Why tabular methods break
Before we begin
Tabular Q-learning works when you can store one number per state or per (state, action) pair. Real problems — Atari frames, robot joint angles, language observations — have enormous or continuous state spaces. Visiting every state infinitely often is impossible.
Function approximation replaces tables with parameterized functions: linear weights, neural networks, decision trees. Generalization helps; wrong generalization hurts.
What you will learn
- Quantify curse of dimensionality for tabular methods.
- Explain why generalization across similar states is necessary.
- Identify when tabular methods still win (small discrete MDPs).
- Map observations to feature vectors for approximators.
- Preview failure modes that motivate Module 3–4 stabilizers.
State space growth
| Problem | Rough state count |
|---|---|
| 4×4 FrozenLake | 16 |
| Chess board | ~10⁴⁷ legal positions |
| Atari 84×84 grayscale | 256⁷⁰⁵⁶ |
| Continuous pendulum angle ω | Uncountably infinite |
Actions: discrete 18 on Atari vs continuous torque on Pendulum.
Storage: |S| × |A| floats for Q-table. 10⁶ states × 10 actions × 4 bytes ≈ 40 MB — manageable. 10¹² is not.
Generalization idea
Instead of Q(s, a), learn Q̂(s, a; w) shared across states.
| Approach | Parameters | Generalizes how |
|---|---|---|
| Tabular | O( | S |
| Linear FA | O(d) features | Similar features → similar Q |
| Neural net | O(weights) | Representation learning |
Similar states should have similar values — smoothness assumption.
Feature design examples
CartPole (4-dim observation): raw obs as features, or hand-crafted polynomials.
Atari: convolutional net on stacked frames — features learned, not hand-written.
# Linear Q: Q_hat(s,a) = w_a · phi(s)
import numpy as np
def phi_cartpole(obs):
x, x_dot, theta, theta_dot = obs
return np.array([1.0, x, x_dot, theta, theta_dot, x**2, theta**2])
# One weight vector per action
W = np.zeros((2, 7)) # 2 actions, 7 featuresWhen tabular still wins
- Tiny grids for teaching and debugging
- Exact DP / value iteration baselines
- Discrete bandits with few arms
- Verification against FA implementations
Always solve a small tabular version before scaling.

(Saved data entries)
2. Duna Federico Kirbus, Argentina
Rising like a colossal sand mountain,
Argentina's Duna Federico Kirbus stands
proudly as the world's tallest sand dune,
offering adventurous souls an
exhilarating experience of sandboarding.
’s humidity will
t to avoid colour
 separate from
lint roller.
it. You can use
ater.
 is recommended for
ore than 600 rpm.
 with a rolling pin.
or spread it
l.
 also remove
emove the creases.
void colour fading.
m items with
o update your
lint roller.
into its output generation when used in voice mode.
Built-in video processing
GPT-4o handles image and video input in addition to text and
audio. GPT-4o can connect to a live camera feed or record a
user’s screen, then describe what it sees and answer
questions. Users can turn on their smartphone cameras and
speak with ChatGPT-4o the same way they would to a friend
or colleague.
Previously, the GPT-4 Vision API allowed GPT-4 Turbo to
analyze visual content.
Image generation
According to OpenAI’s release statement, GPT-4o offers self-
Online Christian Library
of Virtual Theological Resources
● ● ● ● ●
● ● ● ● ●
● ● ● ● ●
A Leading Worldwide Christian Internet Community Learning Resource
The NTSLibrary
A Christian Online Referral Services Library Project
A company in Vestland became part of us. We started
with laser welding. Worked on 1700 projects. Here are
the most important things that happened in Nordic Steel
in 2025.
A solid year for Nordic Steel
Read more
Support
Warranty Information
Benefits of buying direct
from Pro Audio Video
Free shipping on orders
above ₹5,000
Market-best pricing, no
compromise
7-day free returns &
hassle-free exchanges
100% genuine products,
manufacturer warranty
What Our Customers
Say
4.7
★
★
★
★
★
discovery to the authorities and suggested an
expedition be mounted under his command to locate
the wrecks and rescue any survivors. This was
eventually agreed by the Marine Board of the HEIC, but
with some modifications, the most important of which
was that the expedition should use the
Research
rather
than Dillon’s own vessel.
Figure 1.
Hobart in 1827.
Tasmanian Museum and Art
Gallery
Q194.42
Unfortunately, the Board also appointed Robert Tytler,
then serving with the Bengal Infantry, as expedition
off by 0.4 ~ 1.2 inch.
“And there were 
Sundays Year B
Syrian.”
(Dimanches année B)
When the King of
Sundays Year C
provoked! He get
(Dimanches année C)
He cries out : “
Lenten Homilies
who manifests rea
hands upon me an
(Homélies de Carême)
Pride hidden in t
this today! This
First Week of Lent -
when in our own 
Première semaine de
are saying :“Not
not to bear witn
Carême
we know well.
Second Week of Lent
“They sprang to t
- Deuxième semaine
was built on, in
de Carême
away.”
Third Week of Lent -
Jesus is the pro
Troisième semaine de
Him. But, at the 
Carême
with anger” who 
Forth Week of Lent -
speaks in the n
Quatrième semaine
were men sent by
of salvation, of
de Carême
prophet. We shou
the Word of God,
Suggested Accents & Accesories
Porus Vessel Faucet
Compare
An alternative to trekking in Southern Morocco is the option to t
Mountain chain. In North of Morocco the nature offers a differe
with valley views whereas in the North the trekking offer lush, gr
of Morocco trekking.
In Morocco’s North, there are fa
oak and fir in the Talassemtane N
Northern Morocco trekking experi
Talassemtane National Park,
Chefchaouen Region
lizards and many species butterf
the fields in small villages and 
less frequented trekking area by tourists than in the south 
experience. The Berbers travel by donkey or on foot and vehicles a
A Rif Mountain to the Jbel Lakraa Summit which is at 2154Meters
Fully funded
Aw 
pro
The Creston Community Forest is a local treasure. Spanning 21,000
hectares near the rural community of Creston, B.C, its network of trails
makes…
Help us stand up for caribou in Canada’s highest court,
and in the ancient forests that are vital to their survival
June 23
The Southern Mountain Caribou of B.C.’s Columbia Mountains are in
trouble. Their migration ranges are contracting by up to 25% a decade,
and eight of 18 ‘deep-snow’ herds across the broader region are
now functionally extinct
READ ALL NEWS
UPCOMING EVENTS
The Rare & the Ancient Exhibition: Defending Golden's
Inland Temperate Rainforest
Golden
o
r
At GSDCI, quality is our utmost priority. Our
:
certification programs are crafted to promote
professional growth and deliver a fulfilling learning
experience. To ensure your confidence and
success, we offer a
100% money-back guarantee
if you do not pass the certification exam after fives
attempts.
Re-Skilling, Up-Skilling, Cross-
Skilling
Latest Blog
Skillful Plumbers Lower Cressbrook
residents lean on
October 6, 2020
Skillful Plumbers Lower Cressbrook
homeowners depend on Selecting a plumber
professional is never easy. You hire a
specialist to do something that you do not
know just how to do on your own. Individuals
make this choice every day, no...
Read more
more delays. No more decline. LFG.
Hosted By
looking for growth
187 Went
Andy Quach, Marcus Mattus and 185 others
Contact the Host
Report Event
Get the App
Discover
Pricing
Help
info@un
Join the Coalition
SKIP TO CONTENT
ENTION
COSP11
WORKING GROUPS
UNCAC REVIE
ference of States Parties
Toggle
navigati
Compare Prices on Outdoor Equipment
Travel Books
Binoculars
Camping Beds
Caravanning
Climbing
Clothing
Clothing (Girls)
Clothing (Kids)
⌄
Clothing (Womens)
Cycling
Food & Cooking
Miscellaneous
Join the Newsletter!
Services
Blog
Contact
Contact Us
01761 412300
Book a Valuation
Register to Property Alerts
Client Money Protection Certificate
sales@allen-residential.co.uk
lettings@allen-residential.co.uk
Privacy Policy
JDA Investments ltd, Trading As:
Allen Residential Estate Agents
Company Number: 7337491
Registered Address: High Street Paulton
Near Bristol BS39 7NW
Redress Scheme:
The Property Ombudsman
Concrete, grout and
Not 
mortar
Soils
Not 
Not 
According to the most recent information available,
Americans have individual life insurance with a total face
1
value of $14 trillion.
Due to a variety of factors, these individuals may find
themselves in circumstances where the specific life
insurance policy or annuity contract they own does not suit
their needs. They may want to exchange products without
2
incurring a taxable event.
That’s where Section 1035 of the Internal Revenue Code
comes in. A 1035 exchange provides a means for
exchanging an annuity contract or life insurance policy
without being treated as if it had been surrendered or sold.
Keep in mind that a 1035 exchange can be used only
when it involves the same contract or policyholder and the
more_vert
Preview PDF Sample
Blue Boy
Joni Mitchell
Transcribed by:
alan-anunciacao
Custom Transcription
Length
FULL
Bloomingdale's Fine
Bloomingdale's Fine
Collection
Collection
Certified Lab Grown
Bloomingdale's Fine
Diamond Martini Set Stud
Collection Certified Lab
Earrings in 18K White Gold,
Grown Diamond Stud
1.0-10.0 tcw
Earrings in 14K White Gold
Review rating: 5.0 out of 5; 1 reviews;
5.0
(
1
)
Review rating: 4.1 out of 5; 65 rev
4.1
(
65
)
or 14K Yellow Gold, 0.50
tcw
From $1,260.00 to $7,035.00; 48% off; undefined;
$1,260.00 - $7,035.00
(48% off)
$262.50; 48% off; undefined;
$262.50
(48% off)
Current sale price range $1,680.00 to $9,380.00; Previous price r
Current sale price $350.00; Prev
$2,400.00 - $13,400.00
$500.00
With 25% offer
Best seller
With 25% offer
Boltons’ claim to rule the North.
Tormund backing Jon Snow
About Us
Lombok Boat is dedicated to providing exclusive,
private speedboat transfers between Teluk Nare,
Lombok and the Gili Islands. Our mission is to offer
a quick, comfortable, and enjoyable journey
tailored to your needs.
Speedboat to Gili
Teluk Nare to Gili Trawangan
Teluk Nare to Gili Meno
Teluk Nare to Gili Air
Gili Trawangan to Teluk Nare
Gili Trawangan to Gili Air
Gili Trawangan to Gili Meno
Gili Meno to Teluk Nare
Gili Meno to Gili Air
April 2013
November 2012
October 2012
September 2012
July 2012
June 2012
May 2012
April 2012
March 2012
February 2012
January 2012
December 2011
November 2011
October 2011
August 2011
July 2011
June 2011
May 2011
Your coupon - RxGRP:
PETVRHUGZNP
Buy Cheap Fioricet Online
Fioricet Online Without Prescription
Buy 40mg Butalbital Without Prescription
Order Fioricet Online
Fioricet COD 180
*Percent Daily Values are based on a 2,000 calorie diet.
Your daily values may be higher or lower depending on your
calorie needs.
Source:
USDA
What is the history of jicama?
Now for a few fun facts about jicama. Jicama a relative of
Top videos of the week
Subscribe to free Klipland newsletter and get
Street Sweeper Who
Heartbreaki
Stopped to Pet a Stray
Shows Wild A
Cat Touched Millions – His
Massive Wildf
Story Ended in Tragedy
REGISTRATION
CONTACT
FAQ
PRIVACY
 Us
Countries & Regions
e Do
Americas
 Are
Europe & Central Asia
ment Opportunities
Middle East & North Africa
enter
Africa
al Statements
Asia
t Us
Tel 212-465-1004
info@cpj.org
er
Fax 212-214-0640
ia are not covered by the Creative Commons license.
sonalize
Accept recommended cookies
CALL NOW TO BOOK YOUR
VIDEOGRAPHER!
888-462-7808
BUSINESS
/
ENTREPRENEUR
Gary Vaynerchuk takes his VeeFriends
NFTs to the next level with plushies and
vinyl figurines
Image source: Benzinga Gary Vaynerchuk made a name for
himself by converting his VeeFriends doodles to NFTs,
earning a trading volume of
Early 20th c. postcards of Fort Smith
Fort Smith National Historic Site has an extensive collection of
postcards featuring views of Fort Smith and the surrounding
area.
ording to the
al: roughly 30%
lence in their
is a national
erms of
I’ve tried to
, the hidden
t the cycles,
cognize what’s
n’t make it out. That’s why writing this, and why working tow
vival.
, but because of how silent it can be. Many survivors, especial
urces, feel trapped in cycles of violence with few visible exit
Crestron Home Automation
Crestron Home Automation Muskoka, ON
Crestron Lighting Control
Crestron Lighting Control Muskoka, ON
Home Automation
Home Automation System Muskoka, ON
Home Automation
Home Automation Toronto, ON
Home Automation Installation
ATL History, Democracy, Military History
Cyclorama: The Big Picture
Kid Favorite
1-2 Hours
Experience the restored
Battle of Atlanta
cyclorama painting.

*What you will do*.
(1) Reproduce the stretch of the tabular-methods text from "State space growth" through "shared across states.", word for word.
(2) Using the tabular-methods text, answer each question briefly:
(a) What rough state count does it give for 4×4 FrozenLake?
(b) How many discrete actions does it list for Atari?
(c) About how much storage does it estimate for 10⁶ states × 10 actions × 4 bytes?
(3) Pick up the tabular-methods text after its last sentence and keep it going.

*Task-by-task results*.
(1)
State space growth
| Problem | Rough state count |
|---|---|
| 4×4 FrozenLake | 16 |
| Chess board | ~10⁴⁷ legal positions |
| Atari 84×84 grayscale | 256⁷⁰⁵⁶ |
| Continuous pendulum angle ω | Uncountably infinite |
Actions: discrete 18 on Atari vs continuous torque on Pendulum.
Storage: |S| × |A| floats for Q-table. 10⁶ states × 10 actions × 4 bytes ≈ 40 MB — manageable. 10¹² is not.
Generalization idea
Instead of Q(s, a), learn Q̂(s, a; w) shared across states.

(2)
(a) 16
(b) 18
(c) About 40 MB

(3)
What breaks with naive FA
| Issue | Symptom |
|---|---|
| Extrapolation | Wild Q values off distribution |
| Moving target | Network chases its own predictions |
| Correlated samples | Overfits recent trajectory |
These motivate linear methods first, then deadly triad analysis and DQN tricks.
Checkpoint: 1000 states, 10 actions, visit each 100 times — 10⁶ samples. 10⁶ states with FA and 10⁴ parameters — need 10⁶ samples still?
Answer
Not necessarily — generalization shares learning across states. You might need far fewer if features capture structure. Wrong features → need as many as tabular effectively.
Observation vs state revisited
High-dimensional pixels are compressed into latent features. If compression loses Markov information, FA cannot fix POMDP — fix representation (frame stack, RNN, belief state).
Common mistakes
- Jumping to deep nets on a problem solvable tabular — hides bugs.
- No normalization of continuous inputs — training unstable.
- Measuring “state space size” from raw pixels instead of learned feature dimension.
- Expecting FA to converge like tabular Q-learning without stabilizers.
Tabular methods do not scale; we need functions. Linear function approximation is the cleanest next step — convex updates, clear theory, and a bridge to neural nets.